Dec 4 09:18:53 c1-xca2 kernel: mlx5_core 0000:af:00.1: ext_synd 0x8bb4

Dec 4 09:19:09 c1-xca2 kernel: mlx5_core 0000:af:00.1 eth3: Link up

Any suggestion as to why the 2 latest firmwares do that? Every system I have tried either of the 16.28.x firmwares on do that (all using 4.9.185 kernel of course). I was trying the updated firmware since I thought perhaps 2100377 could explain the -16 error we sometimes see on boot when the driver fails to start the card and so far I haven’t seen it with 10.28.x but I am seeing those other strange errors (and neither our QA or customers will like seeing those in the logs. Someone will ask questions even if it is working).

Hello Lennart,

Thank you for posting your inquiry on the NVIDIA Networking Community.

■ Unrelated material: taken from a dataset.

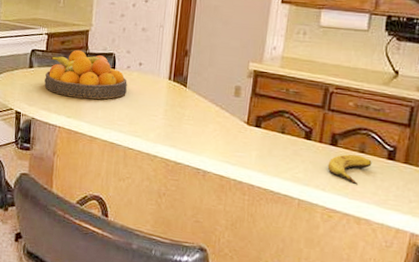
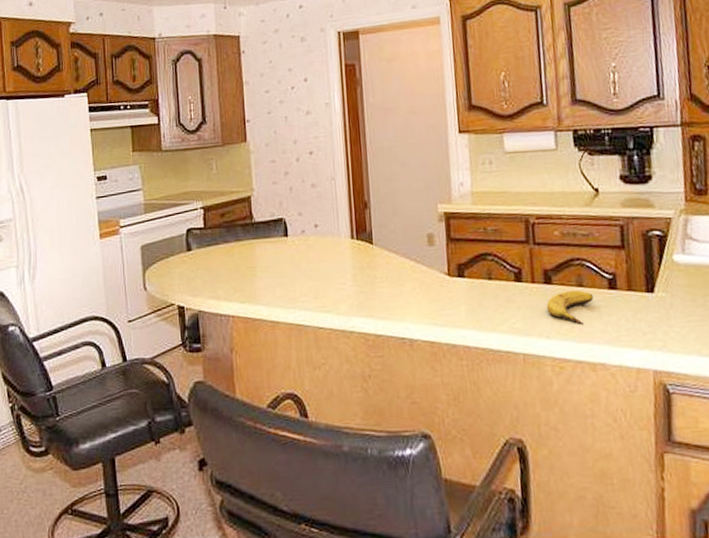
fruit bowl: present [44,49,128,100] -> none [207,220,305,278]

Based on the information provided, we want to continue to debug this issue through a NVIDIA Networking Technical Support ticket. You currently have a valid support contract so when you send an email to support@mellanox.com it will open a support ticket which will be handled by one of our support engineers. Also please note in the email which time zone you are residing so we can re-route the ticket to your local support center.

Thank you and regards,

~NVIDIA Networking Technical Support

OK, I have sent of an email with as much details as I could think of.

Hi Martijn, sorry about that, could you able to share the root cause and solution of this symptom, ​I also found the same symptom from my side, appreciate.